3. Get students writing about their own lives. When they have been given the message that
love is all about grand gestures (a new car in the driveway wrapped up in a bow or a boy
standing outside your window holding a boombox), your students might miss those little
moments in their lives when people have shown them love. But getting them to reflect on
and write through their experiences is a great way to get them to remember, appreciate,
and be grateful for those times.
2. 4. Analyze some visuals. This might mean that you look together at some advertisements that
utilize the universal desire for love to sell something. It could also mean that you lighten it
up (a little) by examining comics together. The New Yorker has some classics, of course.

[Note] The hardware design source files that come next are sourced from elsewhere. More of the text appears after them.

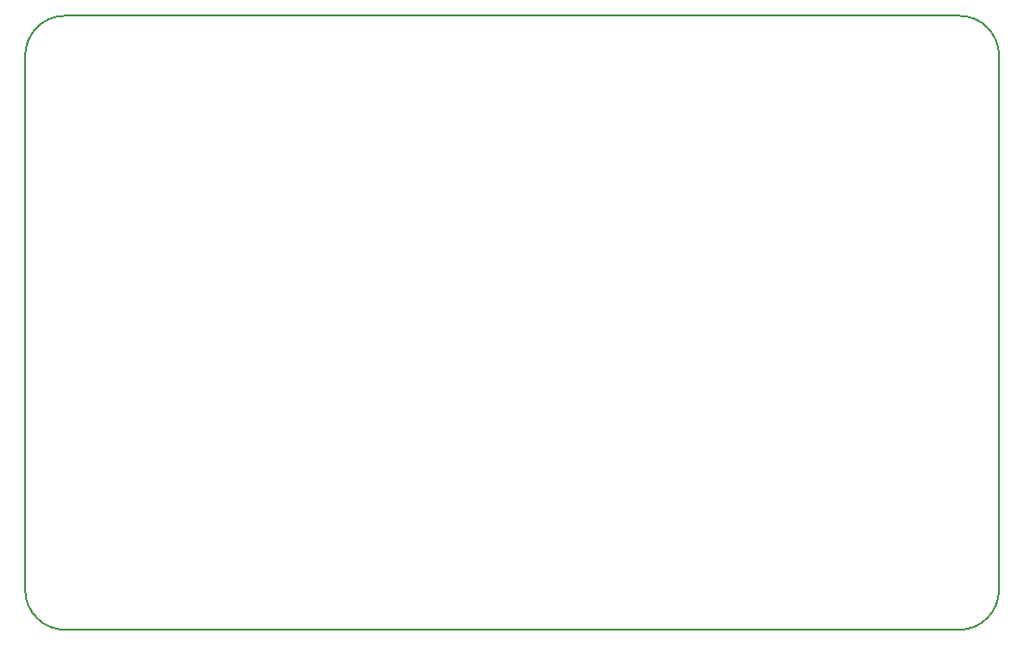
<source format=gbr>
%TF.GenerationSoftware,KiCad,Pcbnew,(7.0.0)*%
%TF.CreationDate,2023-03-20T18:36:51-07:00*%
%TF.ProjectId,Credit Card PCB V1,43726564-6974-4204-9361-726420504342,rev?*%
%TF.SameCoordinates,Original*%
%TF.FileFunction,Profile,NP*%
%FSLAX46Y46*%
G04 Gerber Fmt 4.6, Leading zero omitted, Abs format (unit mm)*
G04 Created by KiCad (PCBNEW (7.0.0)) date 2023-03-20 18:36:51*
%MOMM*%
%LPD*%
G01*
G04 APERTURE LIST*
%TA.AperFunction,Profile*%
%ADD10C,0.150000*%
%TD*%
G04 APERTURE END LIST*
D10*
X84250000Y-115500000D02*
G75*
G03*
X87750000Y-119000000I3500000J0D01*
G01*
X166250000Y-119000000D02*
G75*
G03*
X169750000Y-115500000I0J3500000D01*
G01*
X87750000Y-65000000D02*
X166250000Y-65000000D01*
X84250000Y-68500000D02*
X84250000Y-115500000D01*
X87750000Y-65000000D02*
G75*
G03*
X84250000Y-68500000I0J-3500000D01*
G01*
X169750000Y-115500000D02*
X169750000Y-68500000D01*
X87750000Y-119000000D02*
X166250000Y-119000000D01*
X169750000Y-68500000D02*
G75*
G03*
X166250000Y-65000000I-3500000J0D01*
G01*
M02*

</source>
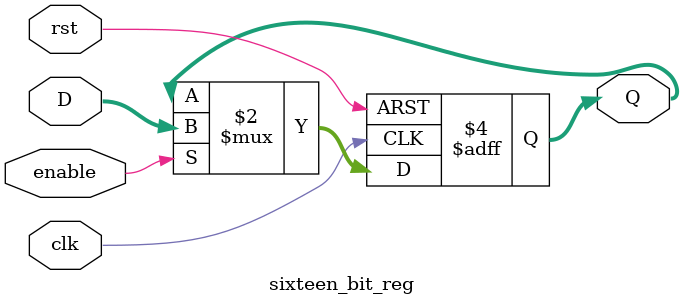
<source format=v>
module sixteen_bit_reg (
    input [15:0] D, 
    input clk, 
    input rst, 
    input enable,       
    output reg [15:0] Q
);

    always @(posedge clk or posedge rst) begin
        if (rst) begin
            Q <= 16'b0;
        end else if (enable) begin
            Q <= D;
        end
    end

endmodule

</source>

Getting students to examine and question the messages they’re getting about love from
popular culture is the best way to help them distinguish their own beliefs from those of
Madison Avenue.
5. Discuss, discuss, and then discuss some more. When dealing with a topic like love, it’s
important for students to understand that there may be many right answers to a question,
and sometimes there isn’t one at all. By listening to others and carefully considering their
ideas, students will learn that formulating opinions takes time and isn’t something that
should happen as a knee-jerk reaction or quick assumption. Questions like “Are love
stories more powerful when we know that the lovers are doomed?” or “Do you believe in
love at first sight?” or “Why do we often hurt the people we love the most?” get students
to think deeper on a topic they often take for granted.
Ultimately, by working with students to think critically, question everything, and work
together to understand this world we live in, I am also working to clarify my own ideas.
Maybe that even means that I’ll change my mind about Valentine’s Day. We’ll see.